Report every line of the listing below in which the string "перевозки" appears.

• • • •

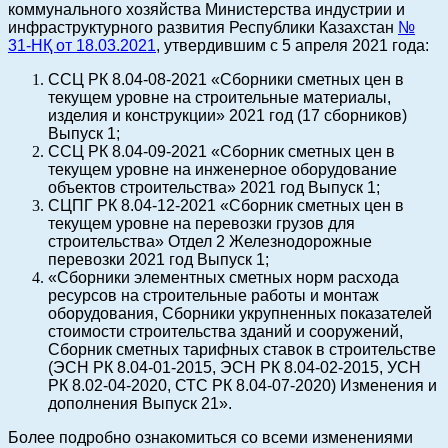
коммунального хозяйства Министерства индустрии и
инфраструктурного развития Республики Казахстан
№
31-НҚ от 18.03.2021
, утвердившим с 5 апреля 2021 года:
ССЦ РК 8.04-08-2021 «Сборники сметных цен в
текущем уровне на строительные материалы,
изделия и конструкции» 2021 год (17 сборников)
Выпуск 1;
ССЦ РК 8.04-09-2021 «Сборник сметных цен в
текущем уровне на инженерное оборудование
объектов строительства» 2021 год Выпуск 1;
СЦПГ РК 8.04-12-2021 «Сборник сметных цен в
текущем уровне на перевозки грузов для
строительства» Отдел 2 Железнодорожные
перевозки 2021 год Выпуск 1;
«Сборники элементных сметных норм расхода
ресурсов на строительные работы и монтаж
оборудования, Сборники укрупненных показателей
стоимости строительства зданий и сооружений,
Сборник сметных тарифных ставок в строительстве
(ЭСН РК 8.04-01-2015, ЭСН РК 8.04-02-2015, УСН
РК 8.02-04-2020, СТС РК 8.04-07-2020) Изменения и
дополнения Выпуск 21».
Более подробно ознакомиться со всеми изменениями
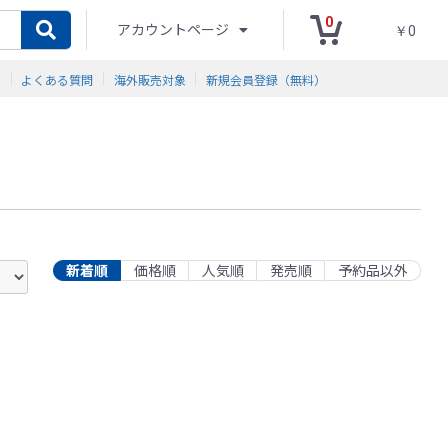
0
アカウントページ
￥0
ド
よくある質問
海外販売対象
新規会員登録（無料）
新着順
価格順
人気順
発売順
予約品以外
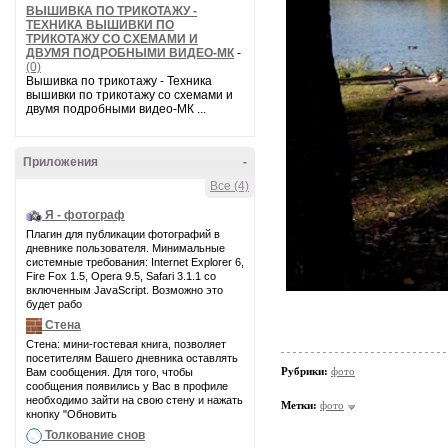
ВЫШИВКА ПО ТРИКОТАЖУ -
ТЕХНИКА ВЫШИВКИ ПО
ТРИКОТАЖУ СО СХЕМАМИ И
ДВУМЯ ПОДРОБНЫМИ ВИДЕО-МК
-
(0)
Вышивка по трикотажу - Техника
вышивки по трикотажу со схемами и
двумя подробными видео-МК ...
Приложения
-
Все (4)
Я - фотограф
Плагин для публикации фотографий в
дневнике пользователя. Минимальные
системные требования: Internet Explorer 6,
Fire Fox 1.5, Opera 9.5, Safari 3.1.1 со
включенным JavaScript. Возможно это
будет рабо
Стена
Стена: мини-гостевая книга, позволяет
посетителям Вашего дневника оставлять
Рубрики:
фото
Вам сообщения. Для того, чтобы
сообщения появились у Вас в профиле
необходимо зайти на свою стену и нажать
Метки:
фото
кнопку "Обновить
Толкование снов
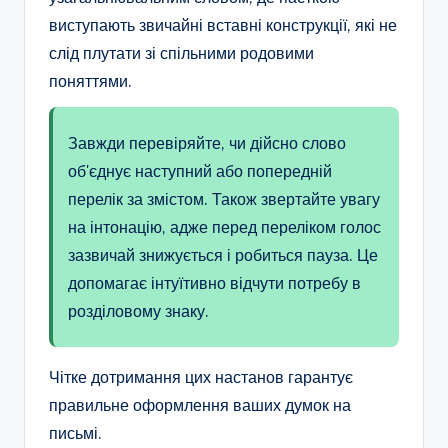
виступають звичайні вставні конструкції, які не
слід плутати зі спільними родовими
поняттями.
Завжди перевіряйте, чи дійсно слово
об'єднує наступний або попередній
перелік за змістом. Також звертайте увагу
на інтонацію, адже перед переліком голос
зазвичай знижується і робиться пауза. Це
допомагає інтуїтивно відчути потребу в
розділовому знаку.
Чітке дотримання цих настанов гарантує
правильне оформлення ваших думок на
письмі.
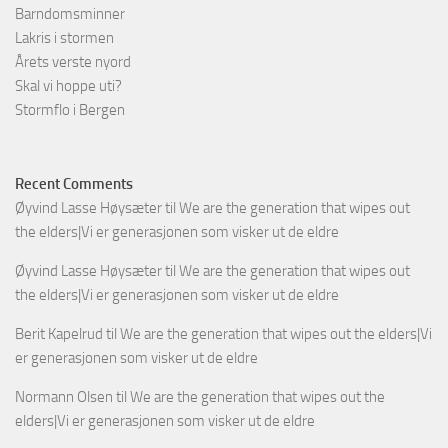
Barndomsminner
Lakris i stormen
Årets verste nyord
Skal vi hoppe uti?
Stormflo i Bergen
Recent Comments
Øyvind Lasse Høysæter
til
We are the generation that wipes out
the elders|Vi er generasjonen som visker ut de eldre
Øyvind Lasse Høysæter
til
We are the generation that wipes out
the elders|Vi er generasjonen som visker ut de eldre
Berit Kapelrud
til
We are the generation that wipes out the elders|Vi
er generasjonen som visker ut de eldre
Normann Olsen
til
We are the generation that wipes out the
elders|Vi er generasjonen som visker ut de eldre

• • • •

▸ **SOLUTION**:
текущем уровне на перевозки грузов для
перевозки 2021 год Выпуск 1;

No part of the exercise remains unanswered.